After 24 hours, ranking is driven by:

  • total laps completed
  • then time gaps

So the model must convert pace and operations into total distance.

First-Order Model

Define:

  • T: race time (24 h)
  • t_lap: average lap time in race conditions
  • t_pit: pit loss per stop (in + stationary + out)
  • N_pit: number of pit stops

First-order approximation:

L ~= (T - N_pit * t_pit) / t_lap

This is intentionally simple but useful. Small changes in t_lap and t_pit compound across the full event.

Why EV Strategy Is Different

An ICE GT stop is mostly fuel + service. An EV stop includes high-energy transfer time, so pit-loss management becomes central.

The EV strategy must recover that lost time through:

  • better on-track pace
  • better consistency
  • better use of neutralization windows

Neutralization Can Change the Equation

Safety Car and Full Course Yellow phases can reduce relative pit-loss cost because race pace is compressed for all competitors.

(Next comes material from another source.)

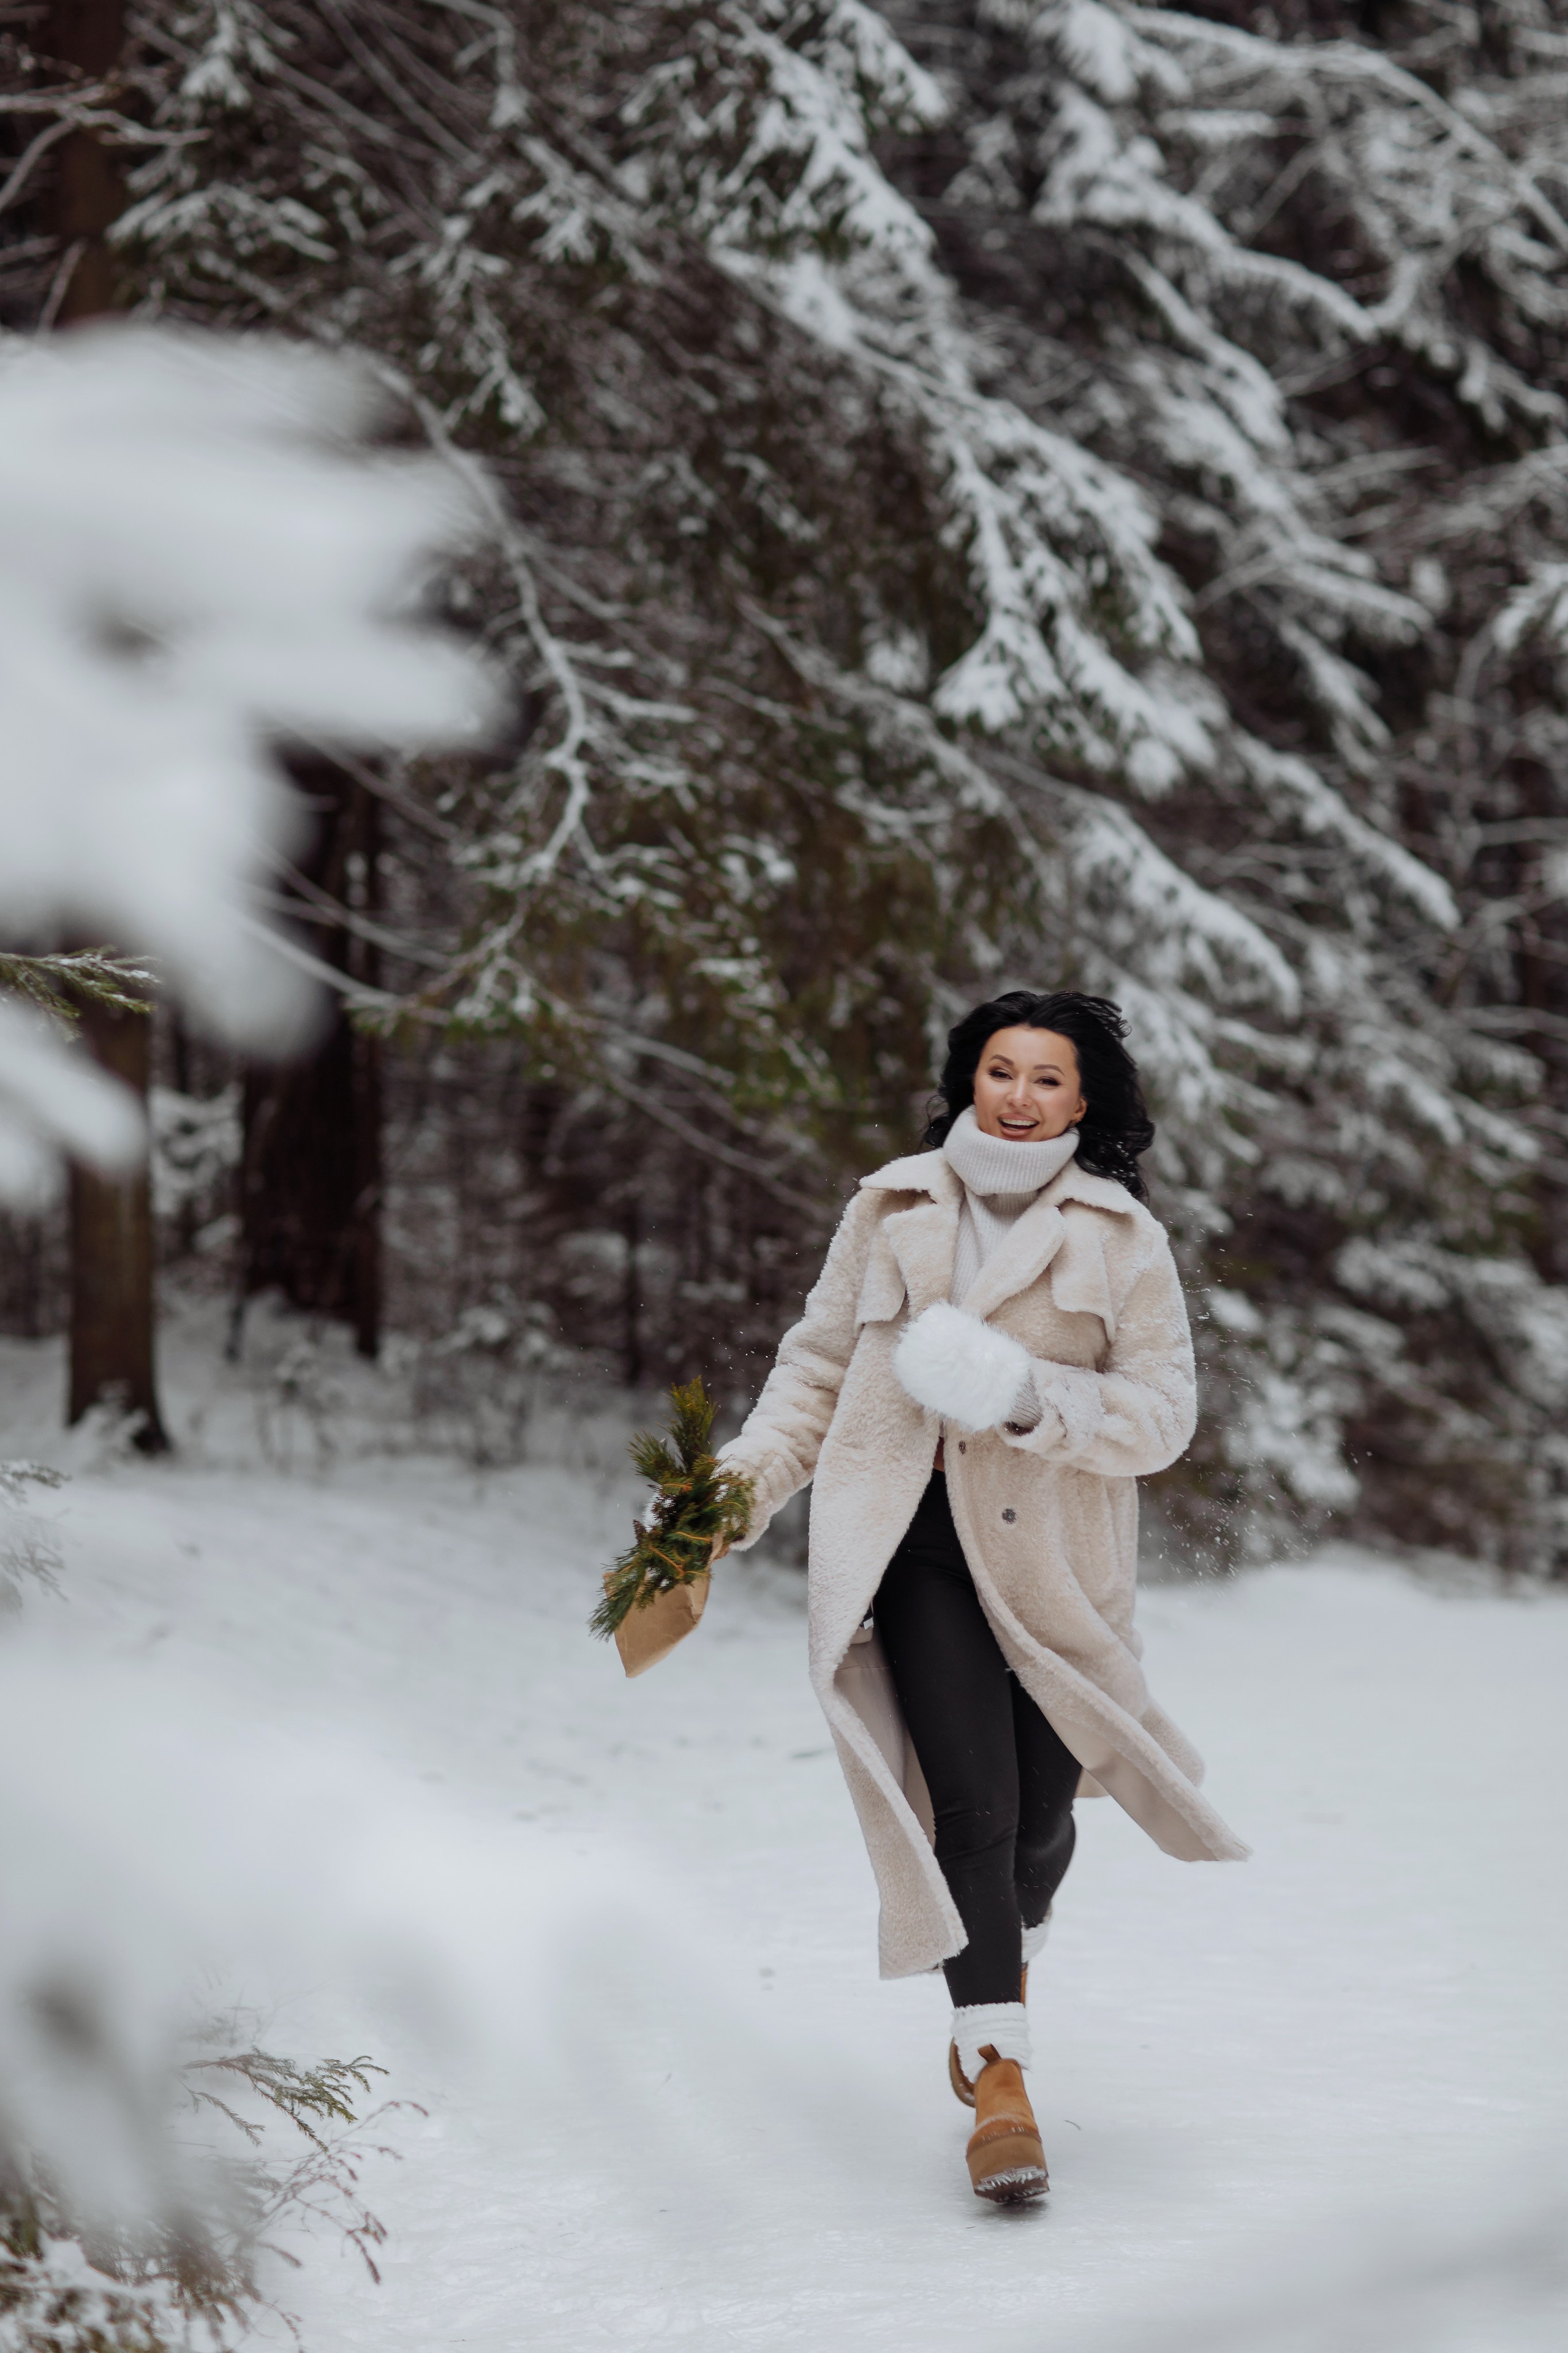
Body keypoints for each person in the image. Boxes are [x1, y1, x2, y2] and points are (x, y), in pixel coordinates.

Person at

This means the model must eventually include:

  • event frequency
  • event duration
  • pit-loss scaling during neutralized phases

What the Full Model Must Add

  • lap-time distributions (not a single lap value)
  • tire effects over a stint
  • driver-change timing and pace effects
  • multi-class traffic
  • charging curve versus SOC and temperature
  • thermal derating risk

We are not starting with all of this. We are starting with the smallest model that can be falsified and improved.

Open Questions (TBD)

  • What baseline t_lap should we target by day, night, and wet conditions?
  • What realistic t_pit can we execute including connect/disconnect safety steps?
  • What neutralization assumptions should the baseline 24-hour simulation use?